Dempsey has had major roles earlier (you may remember him as Sonny Wisecarver in the misfired “In the Mood”), but nothing before has hinted at his range, his perfect comic placement or his capacity for tenderness, wonder and a certain wild apprehension, all at the same time.

All three sisters are a joy; individually glorious, they are also wonderful at creating a mood of mutual appreciation and almost-subliminal rapport. Kedrova can be iffy: as she has demonstrated more than once, she can be as mannered as Luise Rainer or as innocently fey as she is here. This role is one of her best, and since her rapport with Dempsey is crucial, it’s nice to be able to say that it seems extraordinary, lifting the story to its final, tender plane.

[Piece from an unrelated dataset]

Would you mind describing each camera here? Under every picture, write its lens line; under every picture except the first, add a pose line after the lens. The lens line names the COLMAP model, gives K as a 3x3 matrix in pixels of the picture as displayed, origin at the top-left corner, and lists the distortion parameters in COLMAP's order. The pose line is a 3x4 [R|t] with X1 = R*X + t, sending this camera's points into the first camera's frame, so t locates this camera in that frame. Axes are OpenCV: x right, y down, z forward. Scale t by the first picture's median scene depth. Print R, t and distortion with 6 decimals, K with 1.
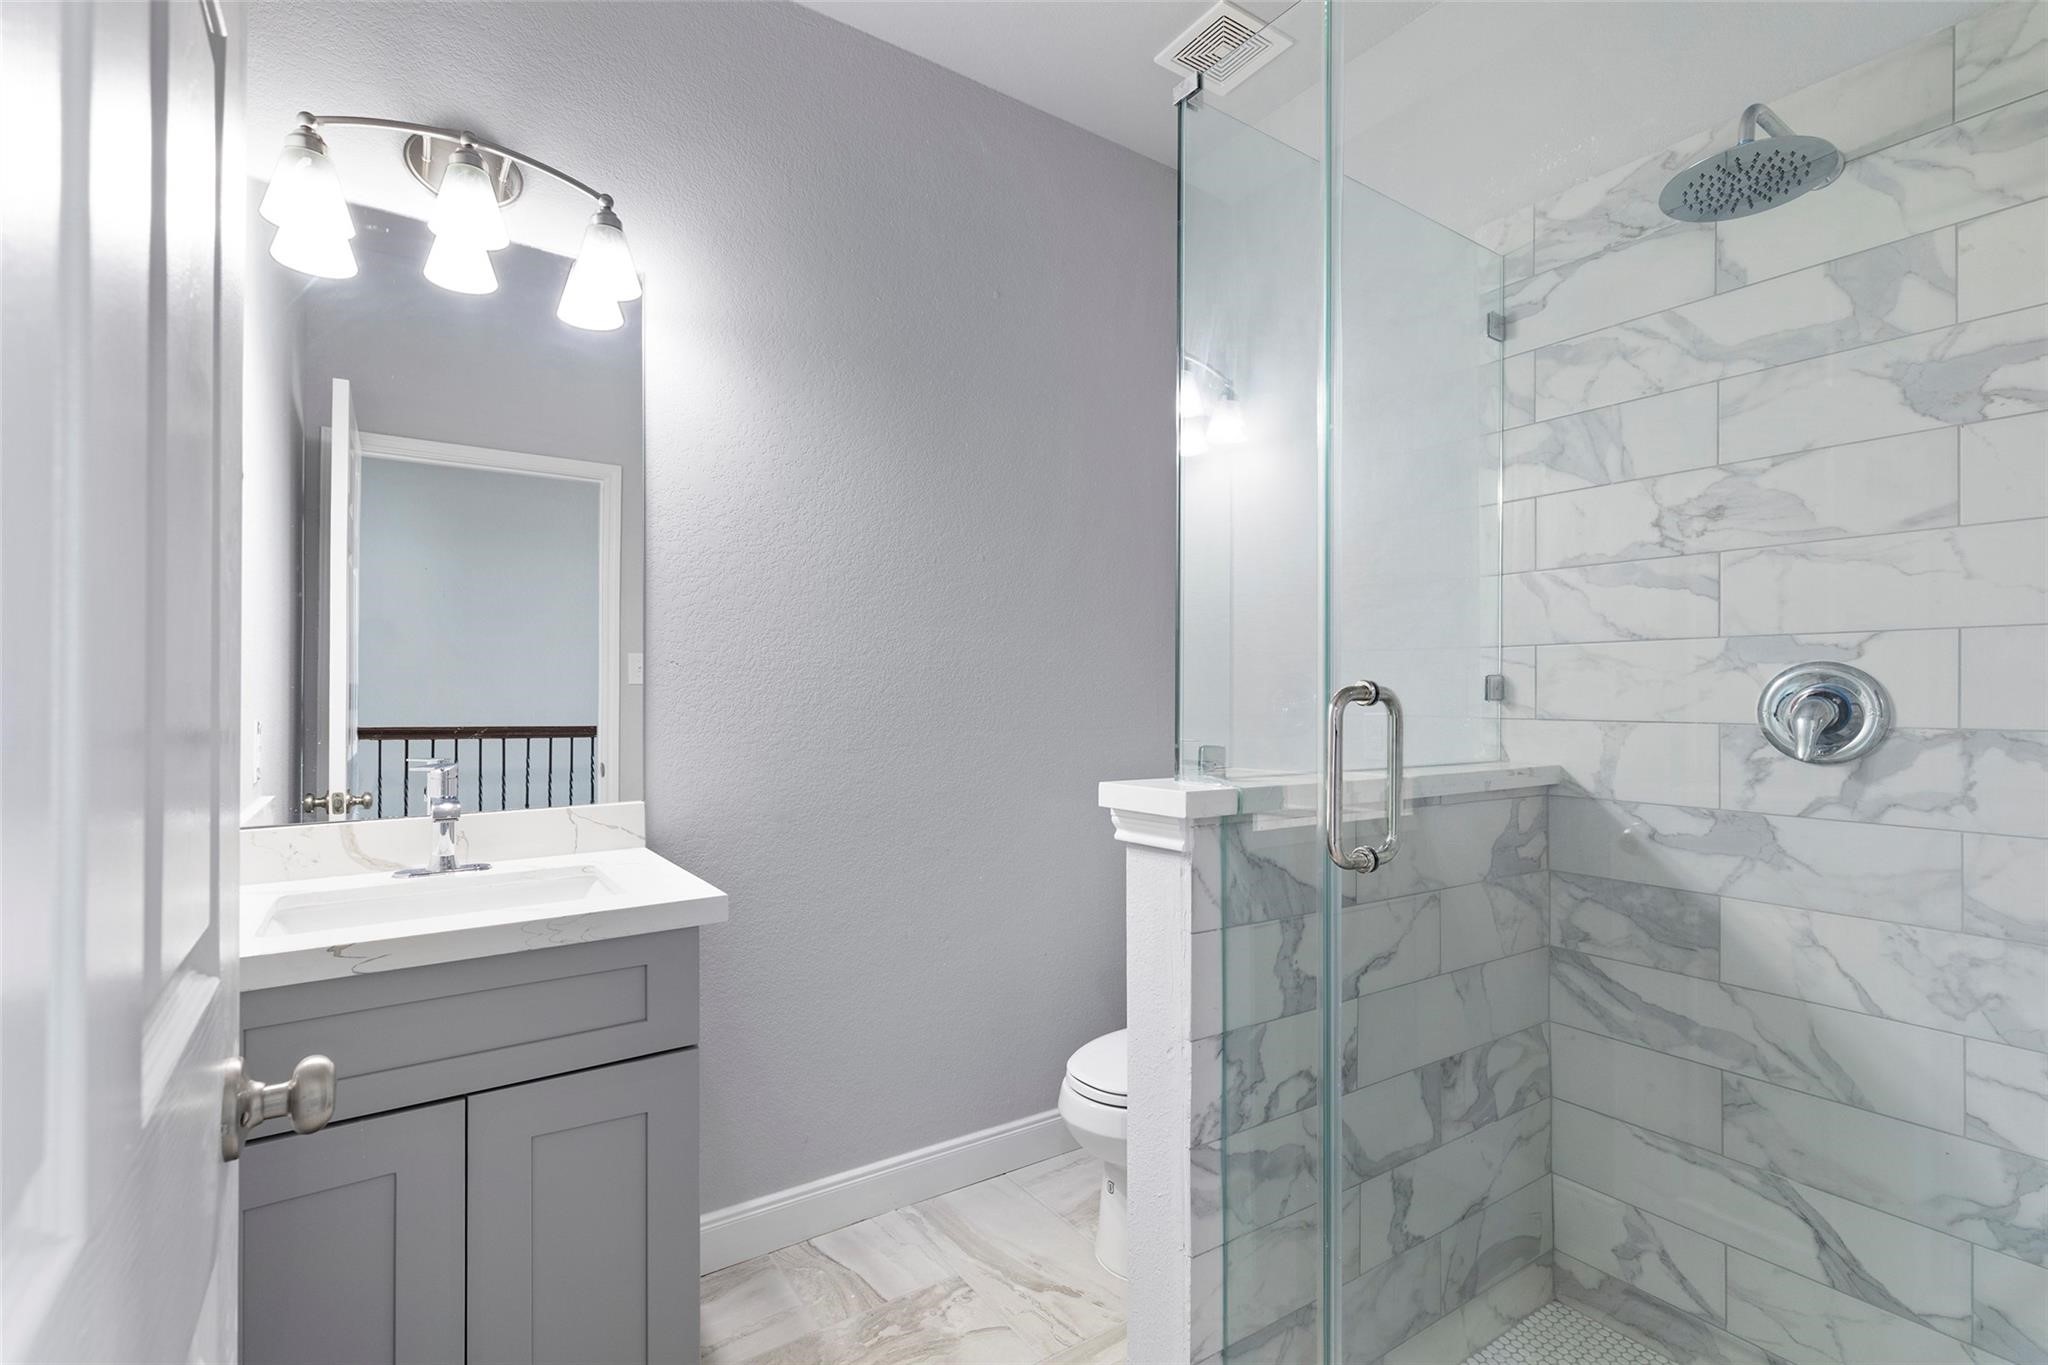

“Some Girls”(rated R for nudity and very brief salty language) was produced by Hoffman’s usual partner, Rick Stevenson (“Restless Natives”) for Robert Redford’s Wildwood Enterprises, and Nicoletta Massone’s evocative costumes and Ueli Steiger’s rich, glowing camera work deserve special mention.

However, there’s another element: No lover of superior production design should miss Eugenio Zanetti’s astonishing work, which creates the world of this wildly eclectic family with wit and absolute authority. If this had been a production budgeted at 20 times more, Zanetti’s work would still be stunning; to have done it on the budget reported for this production is something close to a miracle. You might hope that this is the sort of achievement that would not go unnoticed when awards for artistic ingenuity are being considered.